Loads in one call all required data: the Mid-Infrared spectra (the features), associated exchangeable potassium wet chemistry (the target) and additional data such as wavenumbers name, soil depth and others.

For instance to open a subsample of the dataset (see setup to download the full dataset):

src_dir = 'test'
fnames = ['spectra-features-smp.npy', 'spectra-wavenumbers-smp.npy', 
          'depth-order-smp.npy', 'target-smp.npy', 
          'tax-order-lu-smp.pkl', 'spectra-id-smp.npy']

X, X_names, depth_order, y, tax_lookup, X_id = load_kssl(src_dir, fnames=fnames)
print(f'X shape: {X.shape}')
print(f'y shape: {y.shape}')
print(f'Wavenumbers:\n {X_names}')
print(f'depth_order (first 3 rows):\n {depth_order[:3, :]}')
print(f'Taxonomic order lookup:\n {tax_lookup}')
X shape: (100, 1764)
y shape: (100,)
Wavenumbers:
 [3999 3997 3995 ...  603  601  599]
depth_order (first 3 rows):
 [[ 0.  1.]
 [19.  4.]
 [43. 12.]]
Taxonomic order lookup:
 {'alfisols': 0, 'mollisols': 1, 'inceptisols': 2, 'entisols': 3, 'spodosols': 4, 'undefined': 5, 'ultisols': 6, 'andisols': 7, 'histosols': 8, 'oxisols': 9, 'vertisols': 10, 'aridisols': 11, 'gelisols': 12}
test_eq(X.shape, (100, 1764))
test_eq(y.shape, (100,))
test_eq(len(X_names), 1764)
test_eq(depth_order.shape, (100,2))
test_eq(len(tax_lookup), 13)

WHAT IS ASKED
Extract from the soil spectra data-loading excerpt above the passage starting with "print(f'depth_order (first 3" and going on through "test_eq(X.shape, (100, 1764))", copying it character for character.

RECORD EXCERPTS
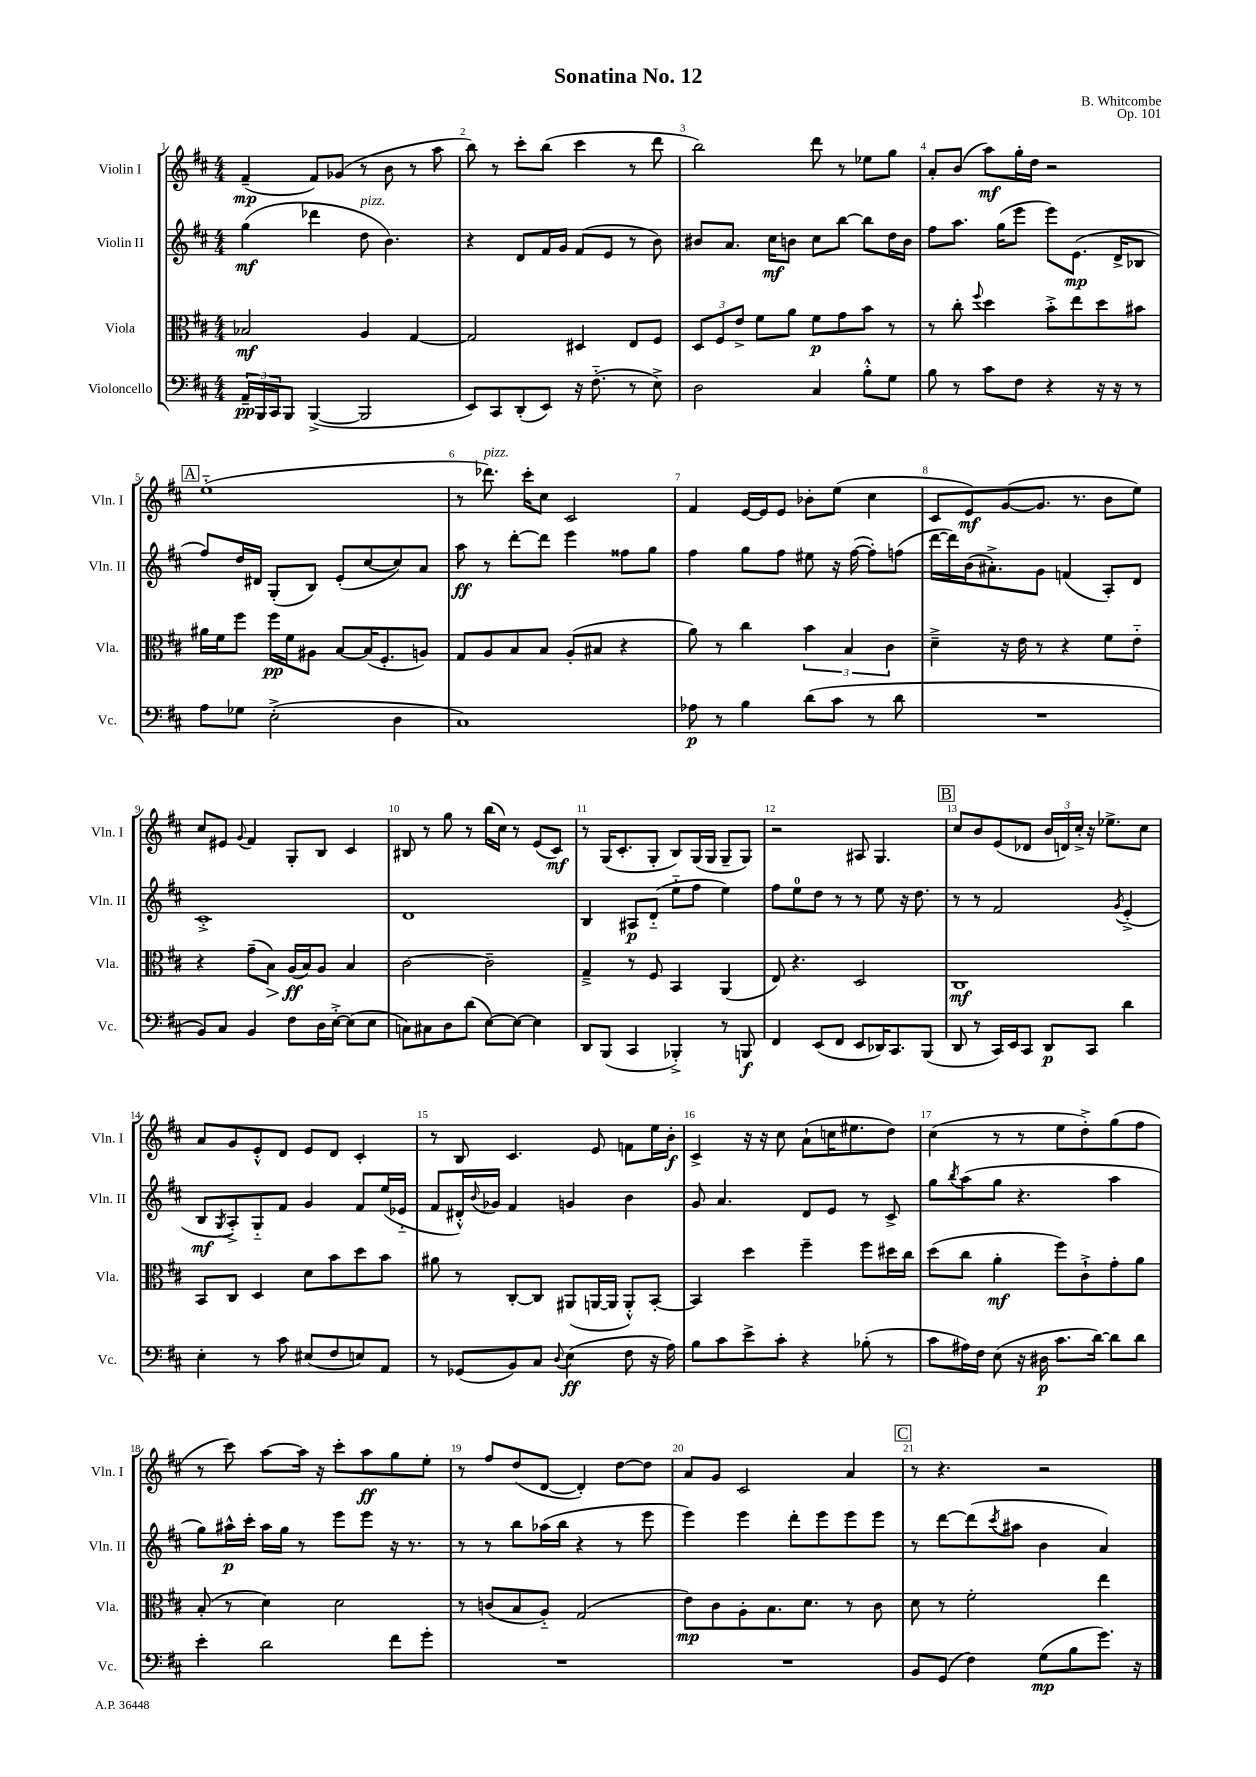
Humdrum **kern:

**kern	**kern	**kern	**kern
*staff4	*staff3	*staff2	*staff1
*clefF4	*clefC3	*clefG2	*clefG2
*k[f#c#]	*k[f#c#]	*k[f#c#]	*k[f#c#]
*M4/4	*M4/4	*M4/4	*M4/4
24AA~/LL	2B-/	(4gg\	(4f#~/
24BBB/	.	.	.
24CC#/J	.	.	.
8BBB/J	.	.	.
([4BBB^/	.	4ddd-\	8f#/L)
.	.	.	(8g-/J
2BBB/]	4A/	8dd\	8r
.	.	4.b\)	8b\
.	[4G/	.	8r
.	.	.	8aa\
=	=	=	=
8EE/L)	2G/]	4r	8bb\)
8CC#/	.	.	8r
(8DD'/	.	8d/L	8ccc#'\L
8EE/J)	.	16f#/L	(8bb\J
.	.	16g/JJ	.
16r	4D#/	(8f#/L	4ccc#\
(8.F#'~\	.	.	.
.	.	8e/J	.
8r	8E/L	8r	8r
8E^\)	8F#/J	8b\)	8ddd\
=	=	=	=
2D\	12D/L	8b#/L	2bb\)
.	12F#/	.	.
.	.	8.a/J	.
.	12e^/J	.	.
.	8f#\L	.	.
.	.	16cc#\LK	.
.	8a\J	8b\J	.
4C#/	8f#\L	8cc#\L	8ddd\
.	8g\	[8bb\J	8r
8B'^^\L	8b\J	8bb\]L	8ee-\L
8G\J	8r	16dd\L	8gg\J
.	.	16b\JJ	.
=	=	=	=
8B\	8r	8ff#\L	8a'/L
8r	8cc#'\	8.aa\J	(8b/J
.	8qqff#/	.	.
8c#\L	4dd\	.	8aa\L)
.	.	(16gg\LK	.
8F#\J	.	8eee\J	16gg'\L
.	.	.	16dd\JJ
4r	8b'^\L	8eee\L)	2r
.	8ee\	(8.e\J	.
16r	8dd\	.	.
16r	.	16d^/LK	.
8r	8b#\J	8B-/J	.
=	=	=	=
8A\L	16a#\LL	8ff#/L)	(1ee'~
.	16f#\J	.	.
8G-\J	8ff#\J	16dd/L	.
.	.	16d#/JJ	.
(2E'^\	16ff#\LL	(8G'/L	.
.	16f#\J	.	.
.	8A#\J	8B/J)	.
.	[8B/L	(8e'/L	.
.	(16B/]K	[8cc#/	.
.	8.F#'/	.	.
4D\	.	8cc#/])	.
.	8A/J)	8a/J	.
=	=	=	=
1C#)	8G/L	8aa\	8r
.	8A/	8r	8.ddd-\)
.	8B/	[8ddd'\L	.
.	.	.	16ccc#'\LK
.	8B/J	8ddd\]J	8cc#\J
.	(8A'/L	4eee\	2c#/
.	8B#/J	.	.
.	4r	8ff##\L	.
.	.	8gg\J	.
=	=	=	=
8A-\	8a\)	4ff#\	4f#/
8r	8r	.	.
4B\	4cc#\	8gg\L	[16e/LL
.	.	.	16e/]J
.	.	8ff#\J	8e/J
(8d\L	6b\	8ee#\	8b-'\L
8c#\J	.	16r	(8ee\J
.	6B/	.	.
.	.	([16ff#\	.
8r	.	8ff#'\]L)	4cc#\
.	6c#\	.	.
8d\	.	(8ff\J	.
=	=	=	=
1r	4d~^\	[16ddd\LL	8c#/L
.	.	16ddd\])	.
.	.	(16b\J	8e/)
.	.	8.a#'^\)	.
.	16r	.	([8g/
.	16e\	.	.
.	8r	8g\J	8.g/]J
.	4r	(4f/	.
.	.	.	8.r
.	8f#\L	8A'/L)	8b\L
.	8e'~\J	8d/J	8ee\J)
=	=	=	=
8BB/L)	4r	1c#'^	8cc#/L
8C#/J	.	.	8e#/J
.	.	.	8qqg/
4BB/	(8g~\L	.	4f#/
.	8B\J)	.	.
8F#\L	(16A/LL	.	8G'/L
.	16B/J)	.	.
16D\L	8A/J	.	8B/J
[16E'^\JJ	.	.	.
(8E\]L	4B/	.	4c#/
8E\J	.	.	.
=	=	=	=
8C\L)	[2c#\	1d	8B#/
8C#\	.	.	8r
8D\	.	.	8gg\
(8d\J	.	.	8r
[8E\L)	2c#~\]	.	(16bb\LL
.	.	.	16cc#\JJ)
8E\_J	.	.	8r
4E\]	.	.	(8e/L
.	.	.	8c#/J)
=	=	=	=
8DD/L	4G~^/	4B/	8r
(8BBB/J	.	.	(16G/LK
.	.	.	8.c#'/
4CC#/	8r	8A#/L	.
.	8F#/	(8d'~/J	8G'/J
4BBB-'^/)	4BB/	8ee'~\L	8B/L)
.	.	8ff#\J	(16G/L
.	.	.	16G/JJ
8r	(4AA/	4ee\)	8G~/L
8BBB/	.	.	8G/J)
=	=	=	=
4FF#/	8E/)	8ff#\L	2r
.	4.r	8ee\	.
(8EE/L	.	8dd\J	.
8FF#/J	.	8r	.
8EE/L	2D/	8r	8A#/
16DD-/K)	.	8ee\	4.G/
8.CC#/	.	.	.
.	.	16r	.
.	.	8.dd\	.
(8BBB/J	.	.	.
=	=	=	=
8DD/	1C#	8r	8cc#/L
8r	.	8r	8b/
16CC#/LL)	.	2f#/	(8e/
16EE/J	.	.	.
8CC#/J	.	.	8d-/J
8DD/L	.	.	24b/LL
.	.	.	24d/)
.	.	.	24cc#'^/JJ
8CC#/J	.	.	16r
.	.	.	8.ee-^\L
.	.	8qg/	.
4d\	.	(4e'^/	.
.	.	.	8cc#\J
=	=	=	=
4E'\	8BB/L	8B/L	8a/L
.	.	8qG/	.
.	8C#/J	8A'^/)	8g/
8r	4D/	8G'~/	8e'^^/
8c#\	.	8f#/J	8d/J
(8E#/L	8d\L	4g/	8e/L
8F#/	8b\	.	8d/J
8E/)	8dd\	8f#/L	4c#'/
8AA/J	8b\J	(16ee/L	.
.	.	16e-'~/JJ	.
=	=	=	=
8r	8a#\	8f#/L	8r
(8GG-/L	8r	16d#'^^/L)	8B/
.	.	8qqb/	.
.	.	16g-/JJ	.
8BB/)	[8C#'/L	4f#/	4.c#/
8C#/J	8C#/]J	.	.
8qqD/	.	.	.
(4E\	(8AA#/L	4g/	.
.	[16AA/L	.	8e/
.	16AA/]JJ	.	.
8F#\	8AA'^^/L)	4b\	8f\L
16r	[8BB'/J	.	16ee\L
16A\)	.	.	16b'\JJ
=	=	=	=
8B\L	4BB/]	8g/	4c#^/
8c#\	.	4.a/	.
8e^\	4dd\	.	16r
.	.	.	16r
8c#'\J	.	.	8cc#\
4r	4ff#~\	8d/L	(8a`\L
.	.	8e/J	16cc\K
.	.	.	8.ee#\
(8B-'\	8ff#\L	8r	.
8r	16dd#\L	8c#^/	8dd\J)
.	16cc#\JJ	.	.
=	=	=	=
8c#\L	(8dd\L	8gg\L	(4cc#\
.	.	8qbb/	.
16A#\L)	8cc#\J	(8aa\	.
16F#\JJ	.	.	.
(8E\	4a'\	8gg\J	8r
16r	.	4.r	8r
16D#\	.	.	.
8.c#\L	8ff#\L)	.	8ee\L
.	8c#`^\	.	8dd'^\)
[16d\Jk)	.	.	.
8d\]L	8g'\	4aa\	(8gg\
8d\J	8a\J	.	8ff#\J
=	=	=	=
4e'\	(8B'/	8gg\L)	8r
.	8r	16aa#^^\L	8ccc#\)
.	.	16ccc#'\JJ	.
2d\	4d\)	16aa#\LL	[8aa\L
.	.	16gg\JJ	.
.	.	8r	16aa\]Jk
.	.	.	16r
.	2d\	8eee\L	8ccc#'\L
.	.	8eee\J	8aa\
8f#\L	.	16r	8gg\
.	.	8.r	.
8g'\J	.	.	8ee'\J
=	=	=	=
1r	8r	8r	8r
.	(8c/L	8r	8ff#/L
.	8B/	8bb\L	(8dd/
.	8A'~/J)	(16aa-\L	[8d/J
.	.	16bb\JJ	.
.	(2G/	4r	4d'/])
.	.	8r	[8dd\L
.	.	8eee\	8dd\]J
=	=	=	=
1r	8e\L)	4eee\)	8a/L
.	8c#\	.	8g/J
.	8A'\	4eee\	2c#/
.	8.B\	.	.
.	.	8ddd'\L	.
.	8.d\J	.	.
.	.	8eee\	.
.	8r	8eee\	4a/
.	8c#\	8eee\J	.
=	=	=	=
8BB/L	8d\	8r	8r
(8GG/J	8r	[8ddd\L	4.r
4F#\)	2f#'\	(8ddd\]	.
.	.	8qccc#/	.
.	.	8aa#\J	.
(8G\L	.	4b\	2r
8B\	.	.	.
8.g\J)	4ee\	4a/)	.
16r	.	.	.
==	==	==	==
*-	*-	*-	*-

THE RESPONSE
print(f'depth_order (first 3 rows):\n {depth_order[:3, :]}')
print(f'Taxonomic order lookup:\n {tax_lookup}')
X shape: (100, 1764)
y shape: (100,)
Wavenumbers:
 [3999 3997 3995 ...  603  601  599]
depth_order (first 3 rows):
 [[ 0.  1.]
 [19.  4.]
 [43. 12.]]
Taxonomic order lookup:
 {'alfisols': 0, 'mollisols': 1, 'inceptisols': 2, 'entisols': 3, 'spodosols': 4, 'undefined': 5, 'ultisols': 6, 'andisols': 7, 'histosols': 8, 'oxisols': 9, 'vertisols': 10, 'aridisols': 11, 'gelisols': 12}
test_eq(X.shape, (100, 1764))